Self-supervised learning: When is fusion of the primary and secondary sensor cue useful?
This work addresses a theoretical and practical problem for robotics and sensor fusion, providing incremental insights into optimizing self-supervised learning methods.
The paper tackles the problem of determining when to fuse primary and secondary sensor cues in self-supervised learning for robots, proving that fusion is favorable under specific conditions such as a strong prior or accurate secondary cue, and validating this with computational experiments and a real-world case study showing improved height estimation in a flying robot.

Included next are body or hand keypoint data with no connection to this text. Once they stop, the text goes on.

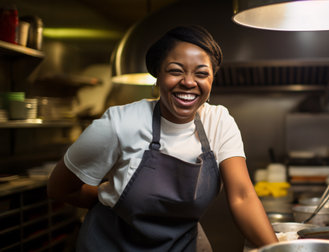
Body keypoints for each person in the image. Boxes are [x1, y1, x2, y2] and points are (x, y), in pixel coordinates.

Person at [47, 25, 278, 251]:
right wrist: (112, 199)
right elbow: (60, 187)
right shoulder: (120, 124)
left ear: (211, 80)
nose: (189, 82)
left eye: (201, 74)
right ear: (157, 76)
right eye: (176, 70)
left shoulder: (219, 122)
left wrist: (278, 250)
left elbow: (242, 197)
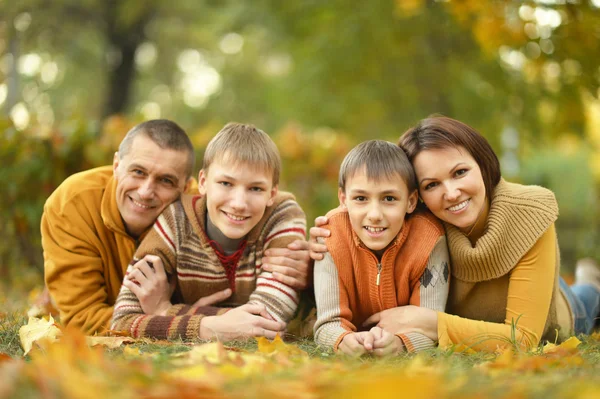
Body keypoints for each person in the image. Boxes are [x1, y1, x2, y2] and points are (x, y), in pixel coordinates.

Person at [310, 116, 600, 352]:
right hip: (486, 312)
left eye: (460, 172)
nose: (450, 193)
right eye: (432, 184)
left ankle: (591, 282)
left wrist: (430, 323)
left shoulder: (528, 212)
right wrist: (327, 232)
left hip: (560, 311)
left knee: (588, 296)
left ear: (481, 162)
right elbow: (370, 209)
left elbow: (523, 338)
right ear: (416, 197)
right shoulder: (419, 221)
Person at [42, 119, 310, 335]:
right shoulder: (72, 205)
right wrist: (205, 323)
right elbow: (88, 319)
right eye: (137, 172)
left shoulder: (194, 210)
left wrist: (166, 312)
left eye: (166, 181)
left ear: (188, 187)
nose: (146, 191)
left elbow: (260, 322)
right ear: (116, 165)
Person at [313, 140, 449, 357]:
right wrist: (342, 341)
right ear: (343, 199)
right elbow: (326, 323)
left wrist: (401, 344)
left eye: (389, 198)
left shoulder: (429, 239)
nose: (374, 214)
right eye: (360, 198)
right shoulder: (330, 235)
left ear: (411, 201)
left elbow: (430, 325)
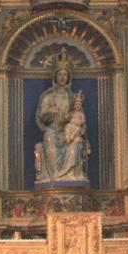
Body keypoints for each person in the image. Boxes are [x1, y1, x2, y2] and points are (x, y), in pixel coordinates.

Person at [34, 52, 90, 185]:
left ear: (68, 77)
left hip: (68, 132)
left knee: (76, 142)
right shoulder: (48, 97)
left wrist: (73, 123)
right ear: (55, 77)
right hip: (53, 130)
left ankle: (68, 174)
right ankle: (54, 176)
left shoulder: (73, 97)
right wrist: (49, 111)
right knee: (49, 137)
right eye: (60, 74)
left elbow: (80, 119)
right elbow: (41, 115)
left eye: (65, 74)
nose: (62, 77)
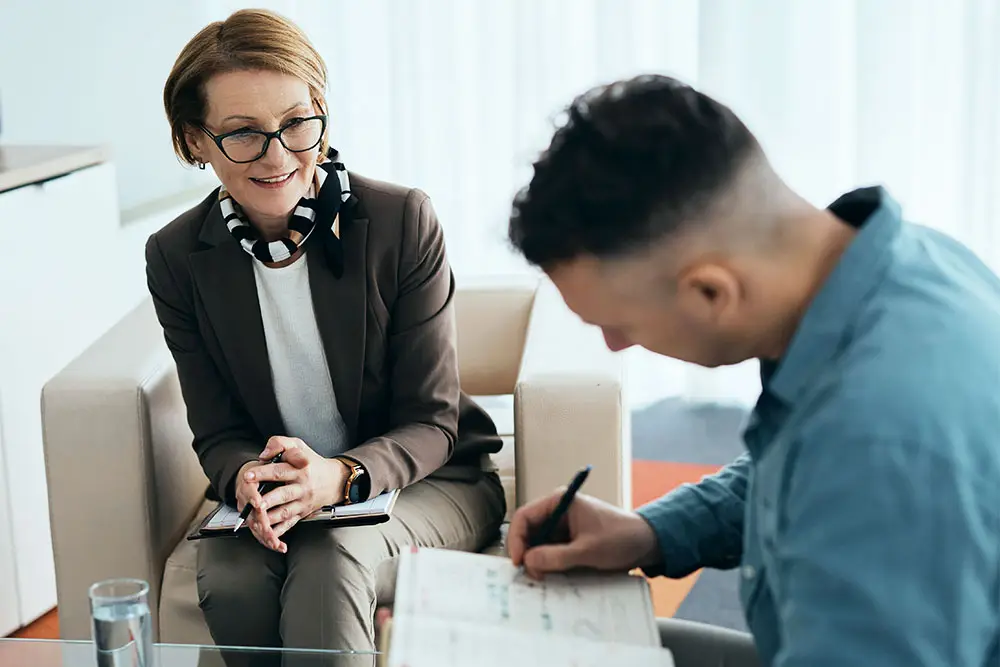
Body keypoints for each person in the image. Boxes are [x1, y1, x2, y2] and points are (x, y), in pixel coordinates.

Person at [504, 74, 1000, 667]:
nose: (614, 347)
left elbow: (851, 465)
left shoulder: (879, 434)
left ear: (711, 292)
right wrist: (649, 534)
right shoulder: (895, 265)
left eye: (621, 325)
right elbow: (805, 470)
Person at [148, 8, 506, 664]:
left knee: (332, 558)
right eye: (243, 134)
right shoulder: (176, 257)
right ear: (194, 140)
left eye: (294, 122)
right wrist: (251, 478)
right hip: (284, 497)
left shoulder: (401, 221)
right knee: (230, 578)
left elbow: (432, 421)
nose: (278, 154)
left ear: (320, 109)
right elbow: (218, 433)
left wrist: (339, 476)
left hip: (431, 481)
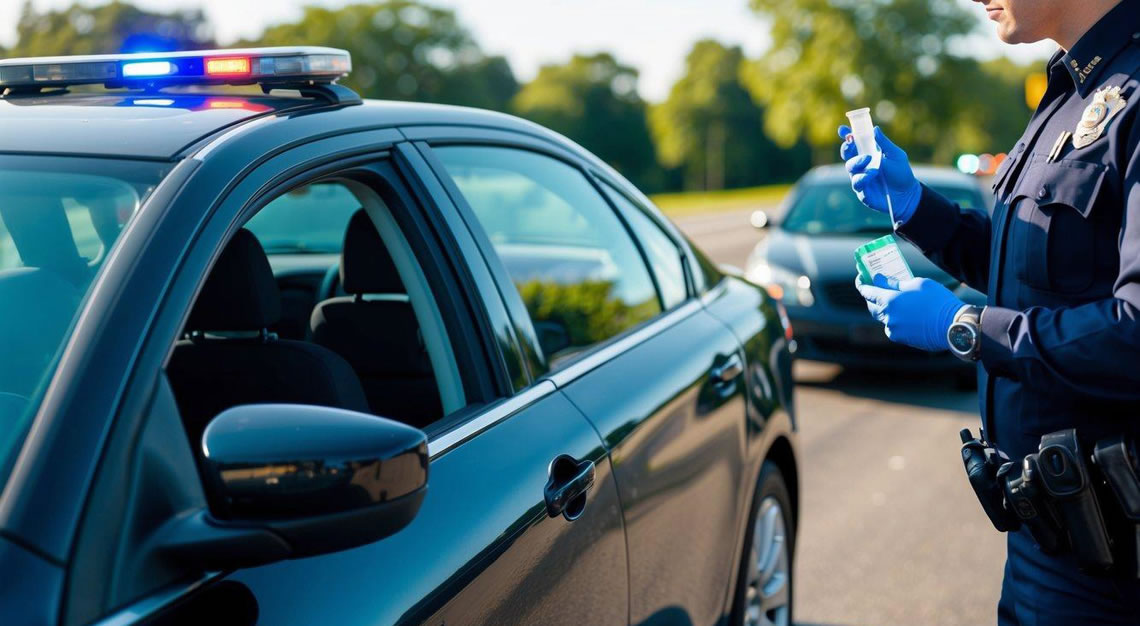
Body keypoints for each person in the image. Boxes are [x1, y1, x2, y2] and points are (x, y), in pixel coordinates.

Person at [838, 0, 1140, 623]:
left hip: (1111, 565)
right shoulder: (1071, 90)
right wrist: (916, 206)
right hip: (1048, 530)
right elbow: (1032, 270)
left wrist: (968, 328)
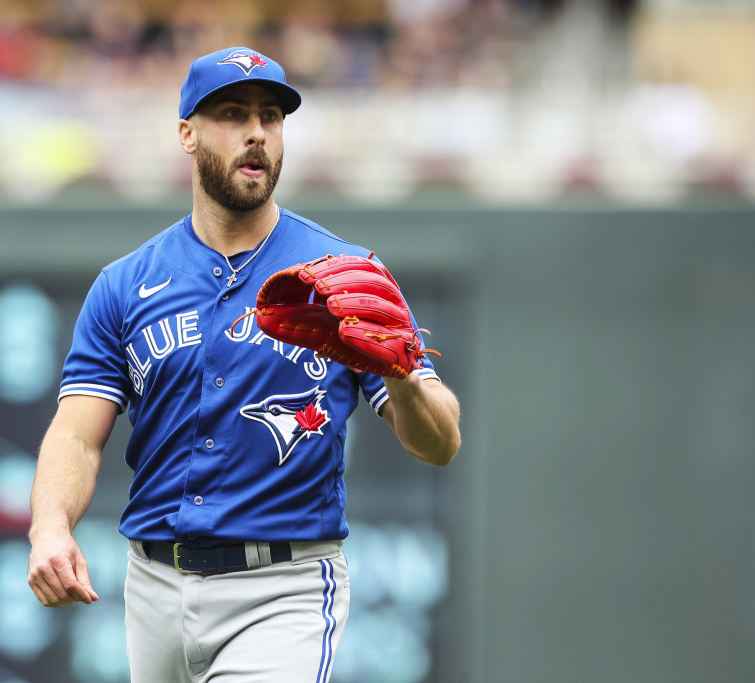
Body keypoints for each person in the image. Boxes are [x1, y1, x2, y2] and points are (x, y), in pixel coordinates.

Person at [27, 46, 461, 682]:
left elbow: (441, 442)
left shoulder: (344, 277)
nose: (257, 132)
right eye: (232, 113)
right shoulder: (125, 285)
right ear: (187, 134)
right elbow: (75, 435)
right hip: (153, 586)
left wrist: (400, 372)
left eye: (271, 116)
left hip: (282, 586)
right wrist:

Self-supervised learning (SSL) is a reliable learning mechanism in which a robot enhances its perceptual capabilities. Typically, in SSL a trusted, primary sensor cue provides supervised training data to a secondary sensor cue. In this article, a theoretical analysis is performed on the fusion of the primary and secondary cue in a minimal model of SSL. A proof is provided that determines the specific conditions under which it is favorable to perform fusion. In short, it is favorable when (i) the prior on the target value is strong or (ii) the secondary cue is sufficiently accurate. The theoretical findings are validated with computational experiments. Subsequently, a real-world case study is performed to investigate if fusion in SSL is also beneficial when assumptions of the minimal model are not met. In particular, a flying robot learns to map pressure measurements to sonar height measurements and then fuses the two, resulting in better height estimation. Fusion is also beneficial in the opposite case, when pressure is the primary cue. The analysis and results are encouraging to study SSL fusion also for other robots and sensors.